Masculinity And Clothing

The topic of the relationship between masculinity and clothing is pretty broad and I won’t be able to address most of it here. For now I’d like to focus on one aspect.

A large portion of what we like to wear and what we feel looks good on us is due to how we perceive we appear to the opposite sex (or whatever sex one happens to be attracted to). As men, since we naturally want to appear attractive in the eyes of a woman, we try to embody the traits most likely to garner that attraction. None of this should come as a surprise.

I once read an article a long time ago that polled a fairly large group of women from various backgrounds about what they most liked to see a man wear. “Flannel Shirt” ranked near the bottom of the list. “Suit” ranked fairly high. But the choice that received the most votes was “Looks like he just doesn’t care”.

Now, that phrase needs to be examined a bit. By “just doesn’t care” I am sure the women polled meant something along the lines of “a confident and inherently attractive man whose insouciance stems from a strong understanding of style basics, such as proper fit and hygiene, and timeless clothing selection”.

And that seems somewhat true for both men and women. If asked, anyone would say they prefer a mate who has that kind of easy, breezy confidence. But that confidence and competence doesn’t just come out of nowhere.

But this all strikes to the heart of why it’s so hard for men to dress well and why it feels so alien to us to put in effort when it comes to our appearance.

We feel that the effort itself makes us less attractive in the eyes of women. We feel that it’s the women who should be concerned with how they look but we men should just toss something on and get back to work. It feels girly and effeminate to care about our clothes.

Men have more important things to worry about! Right?!

Worrying about what we wear makes us less of “real men”, or so we fear. But, we know that women still like a well-dressed man. So we are caught between these two thoughts. We are unable to practice dressing enough to get to the point where we APPEAR to “just not care” because we are afraid people will see us trying and think we are less manly for it.

Yikes, this is tiring to even write about.

I don’t think it’s the effort itself that’s the turnoff, though. It seems to me what turns women off is if a man is overly fussy about his clothes. Traditional masculinity means, partly, to be calm and collected and not let little things ruffle your feathers. To be too worked up over how your clothes look or fit, or if they get dirty or rumpled, is antithetical to that ideal.

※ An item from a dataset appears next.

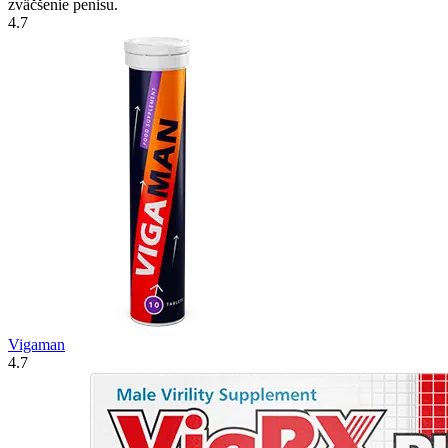
zväčšenie penisu.
4.7
Vigaman
4.7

After all, clothes aren’t THAT important. So it comes off as petty and small if a man is too particular about his clothes. I have written many times about how important it is to not be too fussy about your clothes.

But I didn’t just arrive at that level of nonchalance. It took years of annoying fussiness to finally calmly settle into my own style. And that’s what I try to help you all with. To clear away the chaff. To hack through the vines that obscure your path to sartorial comfort, whatever that means for you. I hope that I can help convey you along that road so you feel comfortable pulling on whatever and heading out the door. I want you to feel as if I have already done the heavy lifting for you.

I forget who said it originally but it’s quoted in one of Alan Flusser’s books. To paraphrase: A man should look as if he chose his clothes thoughtfully, put them on with care, and then forgot all about them.

It’s that last part that’s most important. Forget all about them. What that’s really saying is “don’t let your clothes do all the talking”. If your clothes are the most prominent thing conveying your personality to the world, then your personality is pretty boring and you need to work on that.

Being too particular about your clothes is the male equivalent of appearing “high maintenance”. Again, the initial effort is fine because it means that you care about your presentation. As hard as it is for men to come around to that fact, it is still true.

But don’t let your clothes do all the talking.

Early on, when I first started dressing “well”, I was so particular about my clothes that I became known at work as the “suit guy”. That’s not necessarily a bad thing, but I was not confident enough in general to let the rest of my personality shine through. No one really knew much about me, except that I liked to wear a suit. I wasn’t “Richard…..who likes to wear a suit”. I was “The Guy Who Always Wears A Suit…..I think his name is Richard”.

The other day, I had to go into the office for one of our sporadic “in-person” days. In the past, I would have dressed to the nines, not only because I like to, but because I would have been nervous and felt like my clothing choices were the most interesting things I could “say” to the world.

Instead, I chose some khaki cotton chinos, a blue oxford button-down shirt, a lighter weight brown checked tweed jacket with a white linen pocket square, and burgundy shoes. It was very simple. But it was because of its simplicity that I felt so good about it. It was so easy and comfortable and it almost felt like I “just didn’t care”.

So, as men, can we all collectively work to dispel the myth that caring about how we look is somehow unmanly? All it does it hold us back.

And I have a strong sense that our wives and girlfriends will appreciate it.